Ketua Tim Perumus Peradi SAI Swandy Halim menambahkan, Mahkamah Agung sejatinya tidak boleh terus menjadi ‘tempat akhir semua perkara’.
“Kalau semua dibawa ke atas, yang kita dapat bukan keadilan yang lebih baik, tapi penumpukan perkara,” ungkapnya.
Sementara anggota Tim Perumus Alfin Sulaiman menyoroti pentingnya sinkronisasi RUU Haper dengan berbagai instrumen yang telah dikembangkan oleh MA, termasuk e-court dan e-litigation, mekanisme mediasi, dan praktik arbitrase. Hal ini penting untuk memastikan konsistensi dan kepastian hukum dalam implementasi.
Peradi SAI juga mendorong penguatan mediasi sebagai alternatif penyelesaian sengketa yang efektif.
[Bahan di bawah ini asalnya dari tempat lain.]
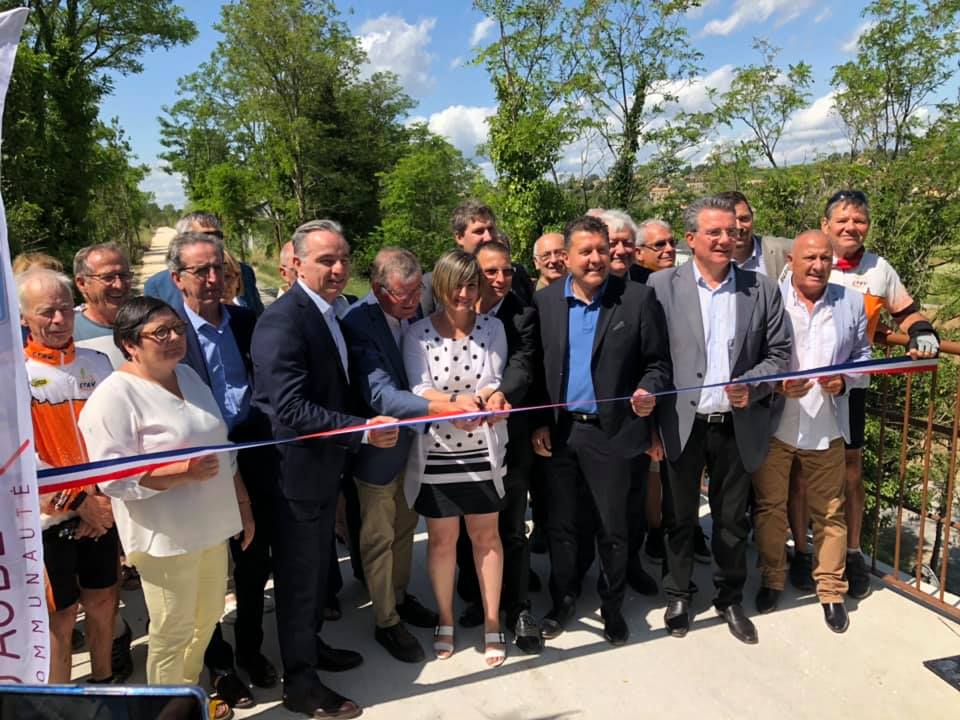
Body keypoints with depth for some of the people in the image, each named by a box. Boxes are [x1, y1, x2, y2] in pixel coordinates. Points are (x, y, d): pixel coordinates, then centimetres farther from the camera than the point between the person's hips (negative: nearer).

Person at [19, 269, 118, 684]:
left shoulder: (96, 363, 3)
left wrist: (108, 499, -6)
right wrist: (79, 501, -14)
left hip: (100, 511, 4)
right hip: (49, 516, -4)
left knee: (103, 603, 16)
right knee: (60, 616, 8)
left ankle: (104, 685, 36)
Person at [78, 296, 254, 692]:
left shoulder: (189, 376, 8)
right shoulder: (114, 397, -16)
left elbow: (223, 448, 13)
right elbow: (113, 477, -21)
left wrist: (242, 505, 14)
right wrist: (184, 471, -28)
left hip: (211, 524, 7)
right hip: (166, 536, -7)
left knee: (207, 620, 20)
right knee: (173, 632, 9)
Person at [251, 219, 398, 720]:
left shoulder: (328, 312, 8)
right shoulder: (283, 321, -23)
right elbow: (291, 410, -30)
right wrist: (364, 431, -29)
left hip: (324, 467, 9)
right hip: (296, 471, -9)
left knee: (318, 566, 24)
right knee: (299, 575, 8)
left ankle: (311, 645, 46)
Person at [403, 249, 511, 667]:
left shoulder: (492, 328, -2)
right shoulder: (418, 333, -7)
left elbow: (495, 381, -8)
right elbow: (418, 390, -15)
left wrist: (492, 395, -32)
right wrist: (456, 401, -34)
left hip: (482, 450, 1)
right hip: (436, 453, -1)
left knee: (486, 535, 13)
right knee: (441, 538, 13)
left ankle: (492, 625, 30)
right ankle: (445, 622, 34)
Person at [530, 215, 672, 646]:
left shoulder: (638, 299, -5)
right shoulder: (544, 300, 2)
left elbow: (658, 362, -1)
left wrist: (648, 390, -21)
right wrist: (537, 424, 0)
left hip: (610, 431, -2)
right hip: (557, 431, 3)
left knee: (612, 528, 11)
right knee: (559, 525, 15)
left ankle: (612, 606, 33)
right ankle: (563, 601, 35)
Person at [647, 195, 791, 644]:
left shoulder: (761, 289, 1)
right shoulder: (662, 286, -5)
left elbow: (779, 354, 4)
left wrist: (751, 386, -14)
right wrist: (649, 423, -10)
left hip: (738, 425, 2)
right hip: (682, 424, -1)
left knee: (732, 519, 16)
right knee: (680, 517, 14)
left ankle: (730, 598, 36)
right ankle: (678, 596, 34)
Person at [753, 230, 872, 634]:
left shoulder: (851, 302, 4)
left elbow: (864, 358, 11)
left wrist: (844, 381, -9)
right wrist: (777, 386, -19)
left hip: (826, 430, 2)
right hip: (773, 426, -2)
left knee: (829, 513, 11)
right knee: (770, 507, 12)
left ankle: (831, 591, 27)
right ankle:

Perlu dimungkinkan pengesahan kesepakatan damai di luar pengadilan dengan kekuatan eksekutorial.
“Kalau para pihak sudah sepakat, negara harus hadir untuk memperkuat, bukan mempersulit. Jangan semua dipaksa masuk ke jalur litigasi yang panjang,” usul Alfin.
Anggota Tim Perumus lainnya, Andi F. Simangunsong menambahkan, sebagai organisasi advokat, Peradi SAI menemukan bahwa pengalaman praktis di lapangan menunjukkan masih banyak kelemahan dalam hukum acara perdata, baik dari sisi efisiensi, kepastian hukum, maupun perlindungan hak para pihak.
“Advokat itu bukan penonton. Kami ada di garis depan setiap hari. Karena itu, suara advokat harus menjadi bagian penting dalam merumuskan hukum acara perdata yang benar-benar bisa dijalankan,” kata Andi.
Dalam RDPU tersebut, Peradi SAI juga menyatakan kesiapan untuk terus terlibat aktif dalam pembahasan RUU Haper, termasuk memberikan kajian lanjutan dan dukungan teknis apabila diperlukan.
Harry menegaskan bahwa reformasi hukum acara perdata bukan hanya soal perubahan aturan, tetapi soal keberanian untuk membenahi sistem yang selama ini terlalu berputar.
“Tanpa itu, keadilan akan terus tertunda dan pada akhirnya, hilang maknanya,” tegas dia.
Peradi SAI mendorong DPR bersama Pemerintah dapat segera melakukan pembahasan yang sifatnya maraton terhadap RUU Haper ini. Sehingga diharapkan tahun ini sudah bisa disahkan menjadi undang-undang.